#### Extracted material:
________

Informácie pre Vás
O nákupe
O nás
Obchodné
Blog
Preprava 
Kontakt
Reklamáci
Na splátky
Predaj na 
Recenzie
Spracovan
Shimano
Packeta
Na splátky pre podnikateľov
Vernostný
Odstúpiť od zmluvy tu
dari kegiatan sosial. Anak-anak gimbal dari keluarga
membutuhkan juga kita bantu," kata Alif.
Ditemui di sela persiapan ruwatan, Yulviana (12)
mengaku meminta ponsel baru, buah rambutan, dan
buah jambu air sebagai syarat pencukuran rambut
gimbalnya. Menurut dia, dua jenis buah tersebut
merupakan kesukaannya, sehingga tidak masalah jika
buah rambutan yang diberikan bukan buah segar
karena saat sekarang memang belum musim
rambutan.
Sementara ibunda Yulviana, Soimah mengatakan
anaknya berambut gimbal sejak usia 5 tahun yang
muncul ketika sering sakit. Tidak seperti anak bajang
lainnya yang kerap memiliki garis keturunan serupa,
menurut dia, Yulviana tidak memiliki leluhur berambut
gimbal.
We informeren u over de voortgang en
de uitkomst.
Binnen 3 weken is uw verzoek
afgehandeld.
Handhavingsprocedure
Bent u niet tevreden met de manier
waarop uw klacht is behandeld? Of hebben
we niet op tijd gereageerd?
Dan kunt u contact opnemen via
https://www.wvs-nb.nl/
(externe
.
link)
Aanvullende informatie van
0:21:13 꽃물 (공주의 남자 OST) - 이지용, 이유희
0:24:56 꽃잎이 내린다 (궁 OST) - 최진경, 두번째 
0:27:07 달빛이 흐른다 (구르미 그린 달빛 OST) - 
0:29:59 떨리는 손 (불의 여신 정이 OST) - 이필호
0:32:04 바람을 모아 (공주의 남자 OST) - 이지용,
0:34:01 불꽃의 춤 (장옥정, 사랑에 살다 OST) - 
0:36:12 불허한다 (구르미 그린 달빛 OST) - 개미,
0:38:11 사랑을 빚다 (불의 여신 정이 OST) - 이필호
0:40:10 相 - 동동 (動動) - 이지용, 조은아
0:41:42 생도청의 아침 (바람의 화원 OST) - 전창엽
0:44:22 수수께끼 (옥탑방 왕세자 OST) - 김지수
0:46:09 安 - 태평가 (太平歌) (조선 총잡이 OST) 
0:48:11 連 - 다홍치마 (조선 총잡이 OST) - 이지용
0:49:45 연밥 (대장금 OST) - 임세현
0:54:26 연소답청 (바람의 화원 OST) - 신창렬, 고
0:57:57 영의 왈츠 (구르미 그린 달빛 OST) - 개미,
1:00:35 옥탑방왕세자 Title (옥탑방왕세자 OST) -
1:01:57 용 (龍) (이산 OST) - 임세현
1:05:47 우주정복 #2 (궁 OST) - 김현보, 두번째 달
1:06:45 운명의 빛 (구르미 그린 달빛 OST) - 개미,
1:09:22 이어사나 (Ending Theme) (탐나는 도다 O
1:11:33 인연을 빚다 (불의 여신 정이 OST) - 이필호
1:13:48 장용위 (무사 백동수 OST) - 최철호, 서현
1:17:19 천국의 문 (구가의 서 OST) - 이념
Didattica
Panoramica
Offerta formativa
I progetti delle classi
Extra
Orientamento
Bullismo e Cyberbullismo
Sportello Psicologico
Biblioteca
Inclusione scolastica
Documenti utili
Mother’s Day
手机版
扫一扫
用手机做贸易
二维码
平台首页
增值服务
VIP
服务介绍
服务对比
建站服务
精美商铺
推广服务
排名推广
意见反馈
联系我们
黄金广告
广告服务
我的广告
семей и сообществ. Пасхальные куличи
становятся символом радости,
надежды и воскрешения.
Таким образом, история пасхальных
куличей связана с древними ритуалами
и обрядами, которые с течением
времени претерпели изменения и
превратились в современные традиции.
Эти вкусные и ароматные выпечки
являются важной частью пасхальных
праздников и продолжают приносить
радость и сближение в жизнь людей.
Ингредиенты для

________

#### Problem statement:
Say how many lines in the entries contain the string "пасхальных", and say nothing else.

#### Result of this exercise:
2